TASK INPUTS:
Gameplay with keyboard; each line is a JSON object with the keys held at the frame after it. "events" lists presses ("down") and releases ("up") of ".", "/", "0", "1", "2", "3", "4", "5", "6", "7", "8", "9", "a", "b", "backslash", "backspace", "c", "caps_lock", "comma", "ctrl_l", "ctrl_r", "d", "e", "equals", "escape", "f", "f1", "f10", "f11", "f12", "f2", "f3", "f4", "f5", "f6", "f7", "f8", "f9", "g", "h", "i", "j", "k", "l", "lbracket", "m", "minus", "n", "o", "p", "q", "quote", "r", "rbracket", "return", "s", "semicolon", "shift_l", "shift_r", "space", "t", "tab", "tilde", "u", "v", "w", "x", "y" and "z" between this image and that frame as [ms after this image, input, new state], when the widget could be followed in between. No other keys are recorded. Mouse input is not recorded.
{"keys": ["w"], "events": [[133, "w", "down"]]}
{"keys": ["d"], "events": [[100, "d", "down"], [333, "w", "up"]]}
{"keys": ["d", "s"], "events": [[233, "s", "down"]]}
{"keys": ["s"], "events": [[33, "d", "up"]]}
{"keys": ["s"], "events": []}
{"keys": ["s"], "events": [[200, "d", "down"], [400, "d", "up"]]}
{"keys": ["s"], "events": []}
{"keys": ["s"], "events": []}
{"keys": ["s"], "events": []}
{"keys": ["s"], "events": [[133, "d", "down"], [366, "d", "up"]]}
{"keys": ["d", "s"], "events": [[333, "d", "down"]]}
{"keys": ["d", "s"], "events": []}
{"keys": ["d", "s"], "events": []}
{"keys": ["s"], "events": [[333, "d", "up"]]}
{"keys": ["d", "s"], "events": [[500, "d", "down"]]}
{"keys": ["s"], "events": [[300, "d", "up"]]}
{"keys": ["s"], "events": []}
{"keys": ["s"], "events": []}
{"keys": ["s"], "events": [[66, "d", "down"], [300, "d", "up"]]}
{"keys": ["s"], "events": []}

WHAT YOU HAVE TO DO: Once you have read the records, repeat them all exactly.

OUTPUT OF THE TASK:
Gameplay with keyboard; each line is a JSON object with the keys held at the frame after it. "events" lists presses ("down") and releases ("up") of ".", "/", "0", "1", "2", "3", "4", "5", "6", "7", "8", "9", "a", "b", "backslash", "backspace", "c", "caps_lock", "comma", "ctrl_l", "ctrl_r", "d", "e", "equals", "escape", "f", "f1", "f10", "f11", "f12", "f2", "f3", "f4", "f5", "f6", "f7", "f8", "f9", "g", "h", "i", "j", "k", "l", "lbracket", "m", "minus", "n", "o", "p", "q", "quote", "r", "rbracket", "return", "s", "semicolon", "shift_l", "shift_r", "space", "t", "tab", "tilde", "u", "v", "w", "x", "y" and "z" between this image and that frame as [ms after this image, input, new state], when the widget could be followed in between. No other keys are recorded. Mouse input is not recorded.
{"keys": ["w"], "events": [[133, "w", "down"]]}
{"keys": ["d"], "events": [[100, "d", "down"], [333, "w", "up"]]}
{"keys": ["d", "s"], "events": [[233, "s", "down"]]}
{"keys": ["s"], "events": [[33, "d", "up"]]}
{"keys": ["s"], "events": []}
{"keys": ["s"], "events": [[200, "d", "down"], [400, "d", "up"]]}
{"keys": ["s"], "events": []}
{"keys": ["s"], "events": []}
{"keys": ["s"], "events": []}
{"keys": ["s"], "events": [[133, "d", "down"], [366, "d", "up"]]}
{"keys": ["d", "s"], "events": [[333, "d", "down"]]}
{"keys": ["d", "s"], "events": []}
{"keys": ["d", "s"], "events": []}
{"keys": ["s"], "events": [[333, "d", "up"]]}
{"keys": ["d", "s"], "events": [[500, "d", "down"]]}
{"keys": ["s"], "events": [[300, "d", "up"]]}
{"keys": ["s"], "events": []}
{"keys": ["s"], "events": []}
{"keys": ["s"], "events": [[66, "d", "down"], [300, "d", "up"]]}
{"keys": ["s"], "events": []}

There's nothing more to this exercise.